Allah yang memiliki semua jiwa di alam ini, dan sebaik-baiknya tempat kembali adalah di sisiNya. Dan saya yakin, anak saya Mashka yang Allah panggil di hari Jumat di bulan Ramadhan lalu adalah anak syurga yang telah disiapkan untuknya taman syurga yang indah. Merindukannya, jelas…Ibu mana yang bisa berpisah dengan anaknya yang begitu dinanti setelah sembilan bulan lebih berada dalam raga yang sama. Tapi kerinduan ini harus saya dan abinya jaga agar tak menjadi jalan syaitan untuk membuat kami durhaka pada ketetapanNya. Berat sekali rasanya, bahkan saya merasa hampir gila menanggungnya. Terlebih ketika kami harus menghadapi prasangka makhlukNya. Tidak dipungkiri juga, syaitan juga yang tak pernah lelah menggoda. Kami terkadang masih goyah. Di pagi dan malam2 saat berdua, kami saling menguatkan, saling mengingatkan.
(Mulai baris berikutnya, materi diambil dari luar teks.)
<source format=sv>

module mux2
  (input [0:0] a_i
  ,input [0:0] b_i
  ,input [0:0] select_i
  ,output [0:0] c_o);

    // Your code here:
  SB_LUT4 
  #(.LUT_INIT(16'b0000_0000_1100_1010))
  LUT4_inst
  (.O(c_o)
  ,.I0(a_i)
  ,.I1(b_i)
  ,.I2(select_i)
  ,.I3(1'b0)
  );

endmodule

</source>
Semoga Allah menjaga hati kami dari prasangka buruk terhadap qadarNya.


Jadilah prajurit syurga,nak..
Bermainlah di taman syurga bersama prajurit lainnya.
Tunggu umi dan abi, seperti prajurit lain menunggu orang tua mereka.
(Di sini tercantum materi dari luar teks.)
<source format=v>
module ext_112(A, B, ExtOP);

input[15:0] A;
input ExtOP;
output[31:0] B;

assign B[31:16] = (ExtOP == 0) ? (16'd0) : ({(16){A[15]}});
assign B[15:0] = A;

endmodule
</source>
Kelak genggam tangan kami erat saat memasuki pintu syurga…tuntun langkah kami memasuki Jannatuna’im..
Kami bangga padamu, Nak…seperti bangganya orang tua yang melihat anaknya berjuang hingga syahid.
Allah, bahagiakan anak kami di syurgaMu, kuatkan kami menerima segala ketetapanMu. Kuatkan kami menapaki kisah selanjutnya, dan berikanlah kami kesempatan kembali untuk menimang buah hati yang lebih manfaat dan barokah. Aamiin.


Diantara kerinduan dan keikhlasan, Agustus 2013.